Da fare »
• a. Indica se ciascuna delle seguenti affermazioni concorda con il testo sul mercato elettrico americano, rispondendo sì o no e citando le parole decisive del testo. (i) Nel 2027 il gas naturale manterrà la stessa quota del mercato elettrico nazionale che aveva nel 2025. (ii) Nel primo trimestre del 2026 il solare da solo ha rappresentato il 91% della nuova capacità installata. (iii) Per il 2027 è previsto il completamento di 42.875 megawatt di solare su scala industriale.
• b. Aggiorna il testo sul mercato elettrico americano riscrivendo tutto da "La domanda dei" fino a "semplicemente, non frena.", con "gas naturale" sostituito da "metano".
• c. Secondo il testo sul mercato elettrico americano, quale quota di tutta la nuova capacità di generazione elettrica aggiunta negli Stati Uniti hanno rappresentato solare e accumulo a batteria nel primo trimestre del 2026?

La domanda dei data center raddoppia e riscrive le regole del mercato elettrico
I numeri sono da capogiro, ma raccontano una storia che non torna. I piani dei sviluppatori prevedono 42.875 megawatt di solare su scala industriale da completare nel 2027, un anno che si annuncia come il più ambizioso nella storia delle rinnovabili americane. Eppure, stando alle proiezioni della Energy Information Administration, il gas naturale terrà ancora il 40% del mercato elettrico nazionale nel 2026 e nel 2027, lo stesso identico livello del 2025. È un paradosso che merita di essere guardato da vicino, perché dice molto di come la transizione energetica americana proceda a due velocità: una che accelera, l’altra che, semplicemente, non frena.
Il paradosso del solare: record su record, ma il gas non molla
La corsa al fotovoltaico industriale ha numeri che tolgono il fiato. Nel primo trimestre del 2026, solare e accumulo a batteria hanno rappresentato il 91% di tutta la nuova capacità di generazione elettrica aggiunta negli Stati Uniti. Il solare da solo ha messo a segno il 60% della nuova capacità installata nei primi tre mesi dell’anno. Siamo di fronte a una crescita di circa il 45% rispetto a quanto costruito nel 2025, un’accelerazione che avrebbe fatto impallidire qualsiasi previsione di soli cinque anni fa.

Voci del dataset »
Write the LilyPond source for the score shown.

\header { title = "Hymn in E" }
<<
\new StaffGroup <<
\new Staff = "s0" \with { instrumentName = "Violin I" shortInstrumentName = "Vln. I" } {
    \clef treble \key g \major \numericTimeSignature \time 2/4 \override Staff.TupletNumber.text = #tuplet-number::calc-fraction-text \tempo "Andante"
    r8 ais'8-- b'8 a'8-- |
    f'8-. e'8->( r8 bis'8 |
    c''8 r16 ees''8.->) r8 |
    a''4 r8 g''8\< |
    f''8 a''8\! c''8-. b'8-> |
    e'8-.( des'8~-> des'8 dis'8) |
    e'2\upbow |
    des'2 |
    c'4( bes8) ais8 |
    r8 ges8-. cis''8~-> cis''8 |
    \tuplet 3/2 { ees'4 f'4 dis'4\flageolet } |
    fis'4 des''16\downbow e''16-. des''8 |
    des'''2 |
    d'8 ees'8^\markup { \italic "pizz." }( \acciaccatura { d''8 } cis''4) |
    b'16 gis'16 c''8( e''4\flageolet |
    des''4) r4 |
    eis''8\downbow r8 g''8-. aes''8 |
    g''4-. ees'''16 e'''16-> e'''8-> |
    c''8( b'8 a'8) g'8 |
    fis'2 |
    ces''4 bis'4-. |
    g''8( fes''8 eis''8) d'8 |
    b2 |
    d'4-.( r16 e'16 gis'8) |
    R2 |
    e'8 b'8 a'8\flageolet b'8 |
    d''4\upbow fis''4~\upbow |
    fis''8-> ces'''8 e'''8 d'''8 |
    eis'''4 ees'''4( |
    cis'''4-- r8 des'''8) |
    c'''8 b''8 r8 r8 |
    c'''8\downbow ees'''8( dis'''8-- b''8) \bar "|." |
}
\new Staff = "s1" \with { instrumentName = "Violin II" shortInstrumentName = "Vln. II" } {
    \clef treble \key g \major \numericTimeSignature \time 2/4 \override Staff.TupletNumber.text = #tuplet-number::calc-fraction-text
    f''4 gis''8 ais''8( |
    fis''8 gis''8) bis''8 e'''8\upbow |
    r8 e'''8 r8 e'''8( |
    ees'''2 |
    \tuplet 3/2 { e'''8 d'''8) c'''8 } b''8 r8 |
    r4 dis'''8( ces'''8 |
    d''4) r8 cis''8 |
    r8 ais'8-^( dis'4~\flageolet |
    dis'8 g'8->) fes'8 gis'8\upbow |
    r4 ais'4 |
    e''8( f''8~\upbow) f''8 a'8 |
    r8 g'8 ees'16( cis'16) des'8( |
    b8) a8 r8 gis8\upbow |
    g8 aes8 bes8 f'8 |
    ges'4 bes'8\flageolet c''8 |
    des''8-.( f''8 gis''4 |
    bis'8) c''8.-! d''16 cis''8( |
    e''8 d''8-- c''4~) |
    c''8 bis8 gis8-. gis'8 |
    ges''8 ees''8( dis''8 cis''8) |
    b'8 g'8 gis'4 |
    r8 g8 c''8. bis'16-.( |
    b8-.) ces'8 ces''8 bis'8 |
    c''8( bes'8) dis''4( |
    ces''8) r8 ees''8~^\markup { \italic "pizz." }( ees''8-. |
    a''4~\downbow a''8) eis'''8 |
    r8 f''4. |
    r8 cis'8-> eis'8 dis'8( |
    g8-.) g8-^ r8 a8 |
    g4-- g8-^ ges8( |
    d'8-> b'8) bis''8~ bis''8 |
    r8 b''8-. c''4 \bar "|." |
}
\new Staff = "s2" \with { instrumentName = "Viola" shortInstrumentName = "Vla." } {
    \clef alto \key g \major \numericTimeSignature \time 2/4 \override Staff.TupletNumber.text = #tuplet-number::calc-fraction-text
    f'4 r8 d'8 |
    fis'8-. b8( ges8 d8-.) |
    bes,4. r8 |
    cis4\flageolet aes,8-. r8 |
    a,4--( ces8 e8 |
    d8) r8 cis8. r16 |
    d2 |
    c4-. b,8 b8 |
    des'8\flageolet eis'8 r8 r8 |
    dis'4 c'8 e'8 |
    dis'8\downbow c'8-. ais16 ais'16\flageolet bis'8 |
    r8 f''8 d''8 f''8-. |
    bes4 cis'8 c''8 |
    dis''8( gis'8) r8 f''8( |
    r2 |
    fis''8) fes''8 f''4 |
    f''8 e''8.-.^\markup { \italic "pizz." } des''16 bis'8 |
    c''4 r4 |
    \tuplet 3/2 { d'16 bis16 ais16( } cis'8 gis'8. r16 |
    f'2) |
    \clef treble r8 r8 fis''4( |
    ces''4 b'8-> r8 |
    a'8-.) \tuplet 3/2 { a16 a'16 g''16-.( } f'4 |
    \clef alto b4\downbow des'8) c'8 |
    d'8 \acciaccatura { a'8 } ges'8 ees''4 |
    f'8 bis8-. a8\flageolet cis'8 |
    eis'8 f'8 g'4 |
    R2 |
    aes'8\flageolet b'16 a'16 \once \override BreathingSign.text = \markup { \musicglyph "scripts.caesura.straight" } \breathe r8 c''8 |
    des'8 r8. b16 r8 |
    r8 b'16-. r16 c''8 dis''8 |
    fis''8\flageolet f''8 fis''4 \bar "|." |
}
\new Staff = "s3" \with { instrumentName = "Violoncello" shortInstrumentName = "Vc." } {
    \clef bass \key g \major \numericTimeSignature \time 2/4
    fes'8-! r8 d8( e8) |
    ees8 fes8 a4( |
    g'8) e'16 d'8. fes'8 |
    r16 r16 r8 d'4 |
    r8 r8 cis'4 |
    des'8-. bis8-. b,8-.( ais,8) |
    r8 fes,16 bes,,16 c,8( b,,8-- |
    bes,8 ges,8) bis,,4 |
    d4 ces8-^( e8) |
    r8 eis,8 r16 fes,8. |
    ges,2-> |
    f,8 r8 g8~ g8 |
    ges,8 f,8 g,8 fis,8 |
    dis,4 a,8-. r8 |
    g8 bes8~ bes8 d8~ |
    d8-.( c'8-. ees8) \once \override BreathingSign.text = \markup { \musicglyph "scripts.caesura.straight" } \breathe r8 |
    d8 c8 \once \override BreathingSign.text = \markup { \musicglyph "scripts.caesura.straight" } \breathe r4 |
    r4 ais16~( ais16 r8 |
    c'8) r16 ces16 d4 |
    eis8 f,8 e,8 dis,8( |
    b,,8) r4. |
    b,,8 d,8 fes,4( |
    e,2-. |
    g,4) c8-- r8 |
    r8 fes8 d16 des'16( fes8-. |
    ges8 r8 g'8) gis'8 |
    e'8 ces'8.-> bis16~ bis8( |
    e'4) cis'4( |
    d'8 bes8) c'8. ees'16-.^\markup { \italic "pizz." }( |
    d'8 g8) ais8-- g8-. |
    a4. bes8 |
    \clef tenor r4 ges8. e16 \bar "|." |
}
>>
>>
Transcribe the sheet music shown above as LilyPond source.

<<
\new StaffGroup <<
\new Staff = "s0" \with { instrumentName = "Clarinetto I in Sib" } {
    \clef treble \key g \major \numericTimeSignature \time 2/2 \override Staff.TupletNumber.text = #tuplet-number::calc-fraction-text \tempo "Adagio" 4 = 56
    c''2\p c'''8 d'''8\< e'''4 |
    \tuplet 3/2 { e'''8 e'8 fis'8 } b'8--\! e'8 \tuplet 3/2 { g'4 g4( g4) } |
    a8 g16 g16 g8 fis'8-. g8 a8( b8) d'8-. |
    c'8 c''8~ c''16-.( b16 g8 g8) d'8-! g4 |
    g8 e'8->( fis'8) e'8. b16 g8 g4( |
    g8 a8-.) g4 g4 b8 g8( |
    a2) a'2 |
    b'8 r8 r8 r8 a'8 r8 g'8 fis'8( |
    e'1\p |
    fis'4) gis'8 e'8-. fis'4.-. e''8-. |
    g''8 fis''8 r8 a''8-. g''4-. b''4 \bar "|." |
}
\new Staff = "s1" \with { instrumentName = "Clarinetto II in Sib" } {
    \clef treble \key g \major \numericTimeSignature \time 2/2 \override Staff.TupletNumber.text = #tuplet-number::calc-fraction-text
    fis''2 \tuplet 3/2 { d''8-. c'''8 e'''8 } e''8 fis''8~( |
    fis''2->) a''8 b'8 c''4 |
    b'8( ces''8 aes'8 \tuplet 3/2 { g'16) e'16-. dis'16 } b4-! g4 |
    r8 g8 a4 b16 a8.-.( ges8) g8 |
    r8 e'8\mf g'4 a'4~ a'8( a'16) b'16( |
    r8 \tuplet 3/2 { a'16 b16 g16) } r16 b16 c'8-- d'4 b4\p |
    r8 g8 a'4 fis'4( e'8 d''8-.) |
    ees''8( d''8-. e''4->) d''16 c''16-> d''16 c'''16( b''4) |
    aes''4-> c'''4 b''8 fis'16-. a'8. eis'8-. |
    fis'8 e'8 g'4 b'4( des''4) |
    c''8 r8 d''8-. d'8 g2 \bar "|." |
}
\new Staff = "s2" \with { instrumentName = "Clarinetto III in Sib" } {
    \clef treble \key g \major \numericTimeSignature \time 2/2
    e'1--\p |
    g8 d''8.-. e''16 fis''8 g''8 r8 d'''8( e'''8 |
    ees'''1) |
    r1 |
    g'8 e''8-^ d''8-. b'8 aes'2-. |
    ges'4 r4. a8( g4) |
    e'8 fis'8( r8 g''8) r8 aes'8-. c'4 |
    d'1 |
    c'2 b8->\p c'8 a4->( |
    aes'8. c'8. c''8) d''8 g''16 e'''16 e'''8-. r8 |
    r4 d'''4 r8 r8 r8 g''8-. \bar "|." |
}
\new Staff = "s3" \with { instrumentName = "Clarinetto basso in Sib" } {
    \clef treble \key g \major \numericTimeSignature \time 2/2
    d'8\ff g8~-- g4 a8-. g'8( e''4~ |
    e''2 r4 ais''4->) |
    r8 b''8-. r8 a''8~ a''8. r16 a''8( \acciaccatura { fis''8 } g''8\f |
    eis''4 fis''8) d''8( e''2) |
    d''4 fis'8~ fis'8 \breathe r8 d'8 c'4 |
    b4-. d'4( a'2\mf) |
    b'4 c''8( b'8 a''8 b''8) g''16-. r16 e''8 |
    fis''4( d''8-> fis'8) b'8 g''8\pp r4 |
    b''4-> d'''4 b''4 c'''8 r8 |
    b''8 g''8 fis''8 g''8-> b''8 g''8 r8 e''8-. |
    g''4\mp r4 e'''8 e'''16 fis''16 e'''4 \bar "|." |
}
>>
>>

Elenco risposte »
• a.
(i) Sì: "lo stesso identico livello del 2025".
(ii) No: "Il solare da solo ha messo a segno il 60% della nuova capacità installata nei primi tre mesi dell’anno."
(iii) Sì: "42.875 megawatt di solare su scala industriale da completare nel 2027".

• b.
La domanda dei data center raddoppia e riscrive le regole del mercato elettrico
I numeri sono da capogiro, ma raccontano una storia che non torna. I piani dei sviluppatori prevedono 42.875 megawatt di solare su scala industriale da completare nel 2027, un anno che si annuncia come il più ambizioso nella storia delle rinnovabili americane. Eppure, stando alle proiezioni della Energy Information Administration, il metano terrà ancora il 40% del mercato elettrico nazionale nel 2026 e nel 2027, lo stesso identico livello del 2025. È un paradosso che merita di essere guardato da vicino, perché dice molto di come la transizione energetica americana proceda a due velocità: una che accelera, l’altra che, semplicemente, non frena.

• c. Il 91%.